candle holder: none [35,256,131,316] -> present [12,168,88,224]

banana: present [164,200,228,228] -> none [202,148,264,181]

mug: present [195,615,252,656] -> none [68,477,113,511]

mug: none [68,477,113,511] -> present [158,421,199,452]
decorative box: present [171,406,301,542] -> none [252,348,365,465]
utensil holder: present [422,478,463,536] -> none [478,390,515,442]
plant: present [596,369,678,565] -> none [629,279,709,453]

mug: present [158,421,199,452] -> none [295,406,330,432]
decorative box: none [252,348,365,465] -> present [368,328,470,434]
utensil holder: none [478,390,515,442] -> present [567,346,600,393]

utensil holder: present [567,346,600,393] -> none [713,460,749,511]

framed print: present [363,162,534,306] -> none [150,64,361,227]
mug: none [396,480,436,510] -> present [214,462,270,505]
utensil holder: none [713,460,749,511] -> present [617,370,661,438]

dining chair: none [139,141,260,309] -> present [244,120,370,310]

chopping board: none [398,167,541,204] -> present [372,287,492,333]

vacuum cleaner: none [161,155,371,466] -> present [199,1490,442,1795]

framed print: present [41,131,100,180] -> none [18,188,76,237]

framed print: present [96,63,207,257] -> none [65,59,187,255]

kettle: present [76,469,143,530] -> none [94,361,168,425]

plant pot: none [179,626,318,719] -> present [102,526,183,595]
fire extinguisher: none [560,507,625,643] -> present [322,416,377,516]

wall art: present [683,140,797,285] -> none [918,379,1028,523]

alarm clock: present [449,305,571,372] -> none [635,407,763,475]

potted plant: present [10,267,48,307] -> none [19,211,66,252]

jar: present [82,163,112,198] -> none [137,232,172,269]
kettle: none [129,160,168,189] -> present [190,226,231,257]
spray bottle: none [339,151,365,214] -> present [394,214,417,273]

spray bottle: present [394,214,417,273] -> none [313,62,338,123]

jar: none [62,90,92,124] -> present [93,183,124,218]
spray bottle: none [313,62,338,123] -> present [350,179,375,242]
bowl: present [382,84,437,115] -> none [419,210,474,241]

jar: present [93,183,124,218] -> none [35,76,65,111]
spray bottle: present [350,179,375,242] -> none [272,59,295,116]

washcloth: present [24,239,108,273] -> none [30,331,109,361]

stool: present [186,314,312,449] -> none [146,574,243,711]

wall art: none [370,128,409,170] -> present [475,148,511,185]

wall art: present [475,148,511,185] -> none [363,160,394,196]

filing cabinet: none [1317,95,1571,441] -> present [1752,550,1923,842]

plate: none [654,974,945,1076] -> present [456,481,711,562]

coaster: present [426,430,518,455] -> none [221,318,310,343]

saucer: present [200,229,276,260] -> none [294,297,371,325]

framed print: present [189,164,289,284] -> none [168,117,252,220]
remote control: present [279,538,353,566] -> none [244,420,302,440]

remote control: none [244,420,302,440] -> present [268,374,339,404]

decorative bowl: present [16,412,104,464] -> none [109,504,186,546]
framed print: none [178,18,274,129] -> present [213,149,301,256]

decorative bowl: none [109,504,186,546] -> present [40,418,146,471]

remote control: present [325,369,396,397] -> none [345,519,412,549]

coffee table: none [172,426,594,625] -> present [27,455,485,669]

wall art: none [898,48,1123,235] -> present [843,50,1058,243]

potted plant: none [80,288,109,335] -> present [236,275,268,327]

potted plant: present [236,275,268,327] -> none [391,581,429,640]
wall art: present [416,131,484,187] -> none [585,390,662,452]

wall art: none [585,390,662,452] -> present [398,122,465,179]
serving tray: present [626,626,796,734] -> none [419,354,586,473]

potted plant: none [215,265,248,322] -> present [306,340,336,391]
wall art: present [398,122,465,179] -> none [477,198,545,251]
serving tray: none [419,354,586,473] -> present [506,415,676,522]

■ **TASK TO COMPLETE**: I need every line from the material that contains the word "utensil".

■ **TASK RESPONSE**:
utensil holder: present [422,478,463,536] -> none [478,390,515,442]
utensil holder: none [478,390,515,442] -> present [567,346,600,393]
utensil holder: present [567,346,600,393] -> none [713,460,749,511]
utensil holder: none [713,460,749,511] -> present [617,370,661,438]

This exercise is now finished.